“Pub. 1977. Spring. Noon. Emma is sitting at a corner table. Jerry approaches with drinks, a pint of bitter for him, a glass of wine for her. He sits. They smile, toast each other silently, drink. He sits back and looks at her. “
So begins “Betrayal“, one of the most celebrated works by the British playwright, written in 1978 and performed for the first time at the National Theatre in London in November of the same year, directed by Peter Hall.
From that first staging, Pinter’s work has had numerous theatrical productions, including a recent one by Michele Placido with Ambra Angiolini, Francesco Scianna and Francesco Biscione. And in 1983 there was also a film version directed by David Jones and starring Jeremy Irons, Ben Kingsley and Patricia Hodges.

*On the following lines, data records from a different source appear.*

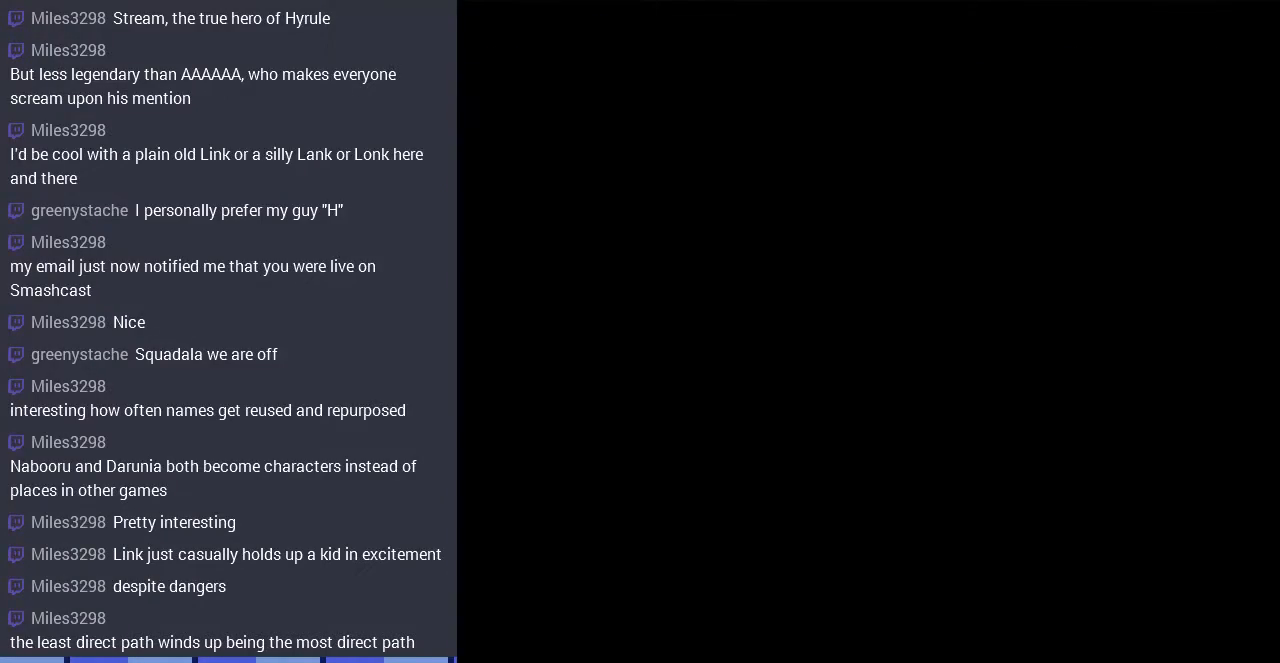
{"buttons": ["DPAD_RIGHT"], "events": []}
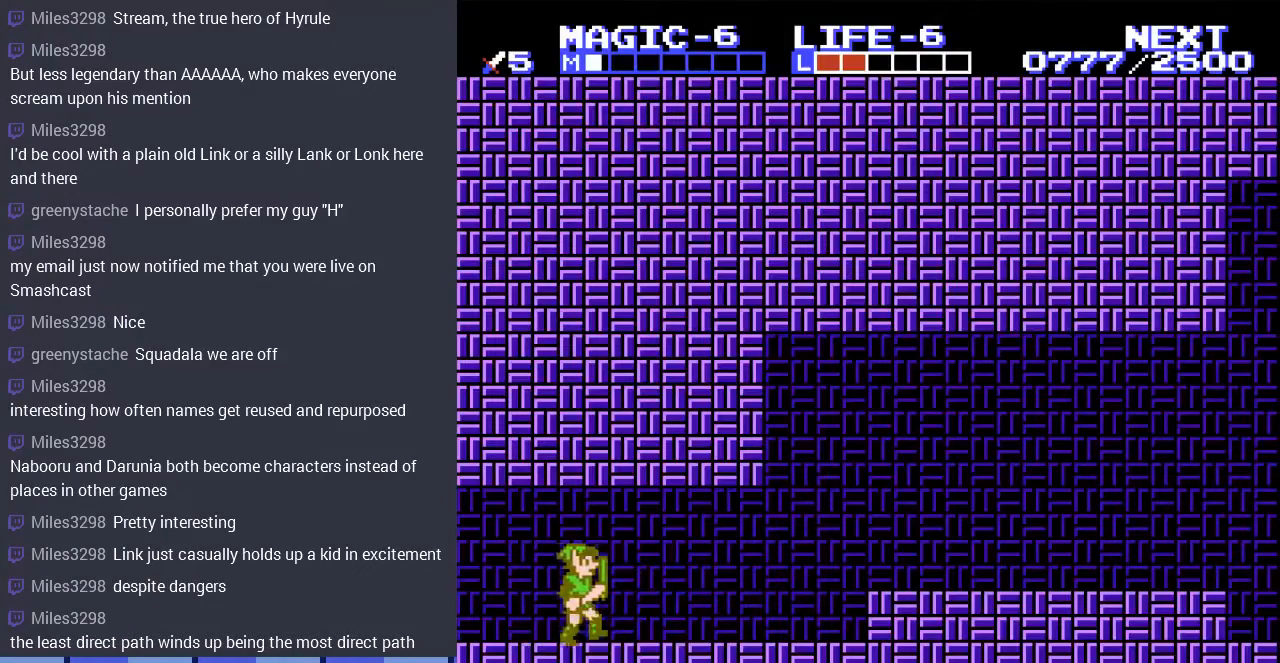
{"buttons": ["DPAD_RIGHT"], "events": []}
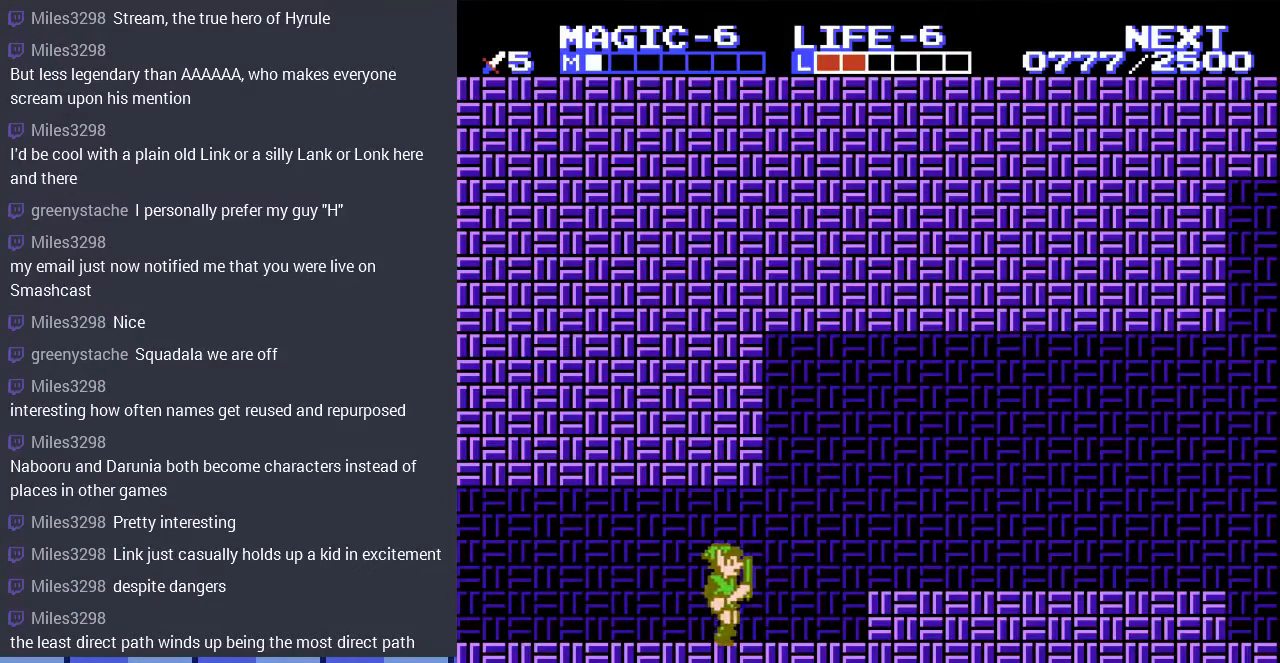
{"buttons": ["DPAD_RIGHT"], "events": [[133, "A", "down"], [267, "A", "up"]]}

The story is set in London and Venice and begins at the end, in 1977, when the former lovers meet two years after their extramarital affair ended.
The story goes back in time with flashbacks that gradually lead us to the origin of their first meeting in 1968, to their first kiss that marked the start of this ménage à trois between Emma, married to Robert, and Jerry, her husband’s best friend.

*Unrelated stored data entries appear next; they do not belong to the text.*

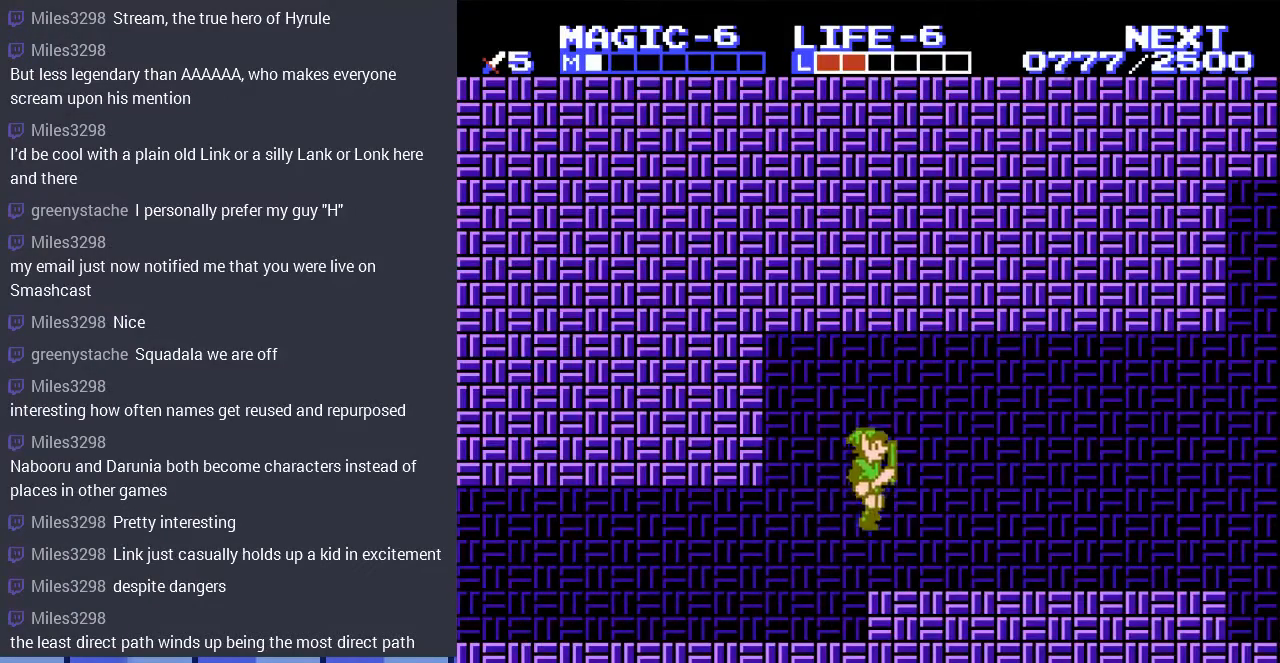
{"buttons": ["DPAD_RIGHT"], "events": [[267, "A", "down"], [400, "A", "up"]]}
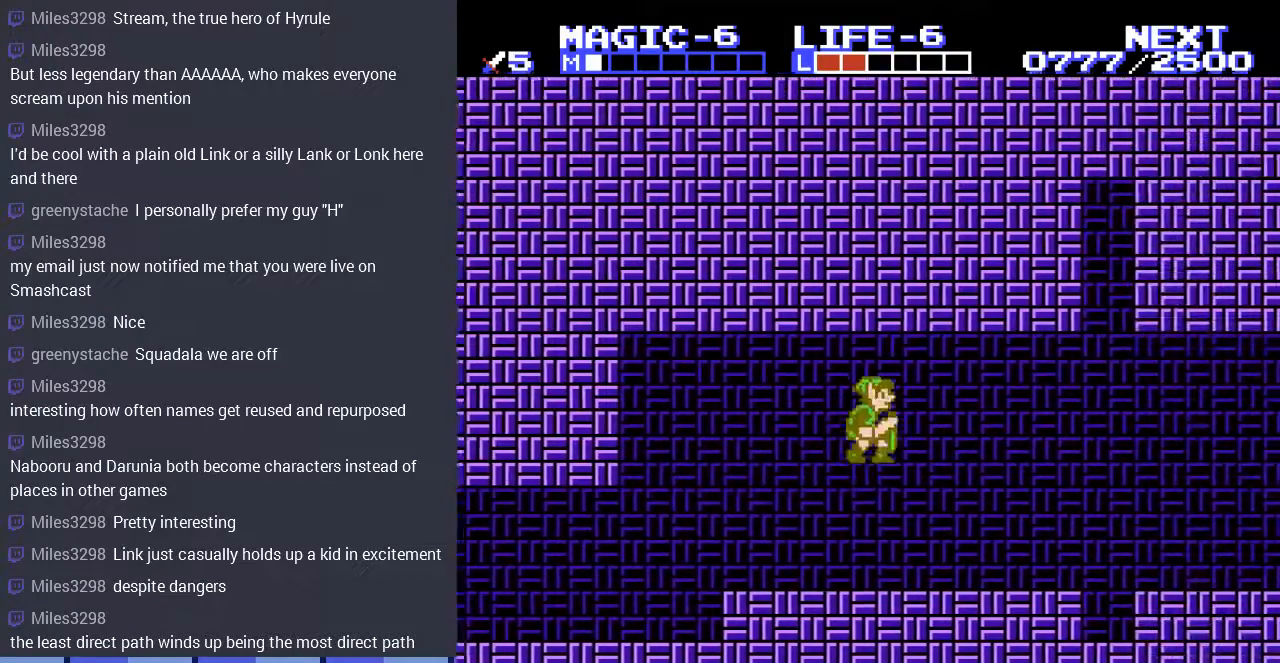
{"buttons": [], "events": [[133, "DPAD_RIGHT", "up"]]}
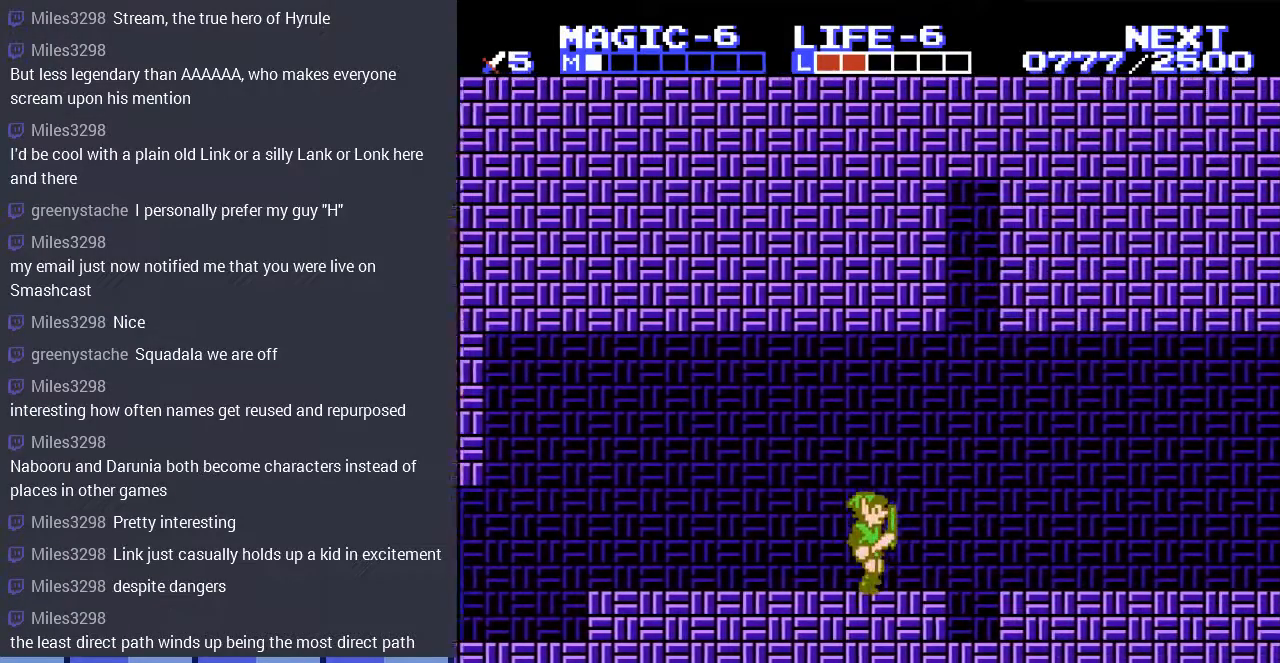
{"buttons": [], "events": [[200, "DPAD_RIGHT", "down"], [400, "DPAD_RIGHT", "up"]]}
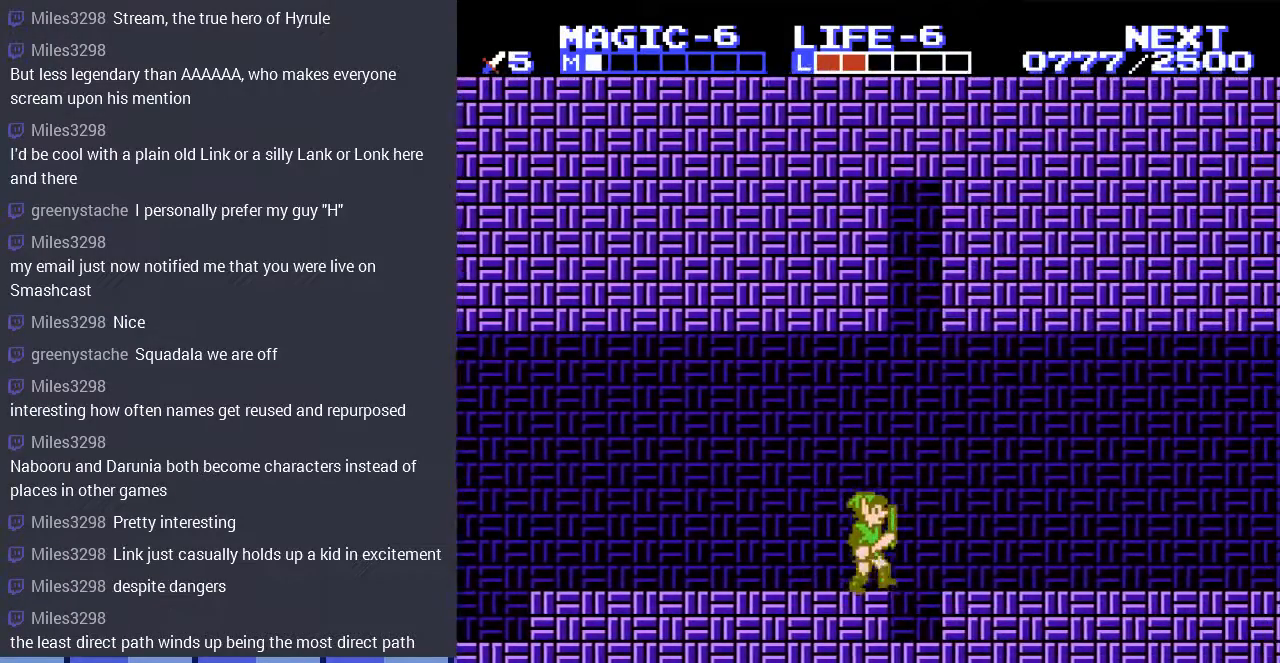
{"buttons": ["DPAD_RIGHT"], "events": [[333, "DPAD_RIGHT", "down"]]}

So the situation is really much more complex. Pinter recounts not just an ordinary story of conjugal infidelity, but he takes us on a journey in memory from which, little by little, a world of appearances and falsehoods emerges.
The real deception is that of time. “Betrayal” – as the literary critic Dario Calimani wrote – “is the betrayal of memory that cancels and effaces memories. It is the betrayal of the past by the present; betrayal by time, which changes the meanings of things, of feelings, of people, and deludes people’s expectations, their hopes, their illusions. It is the betrayal of reason, which drives the individual to justify the use of a double standard for his own purposes. It is the betrayal of reality, in half-truths, half-lies …”
Said Pinter in an interview in New York: “It’s just a trick of memory. Memory is like that. It all starts from the last moment and rewinds backwards. Only that above it is the head or the brain or the logic or the habit of thinking. Putting it all in reverse, in ‘Betrayals’, I took memory literally, memory without logic, which is a stupid machine, like all machines,” said Pinter in an interview in New York.
Emma moves towards the door. Jerry grasps her arm. She stops still. They stand still, looking at each other.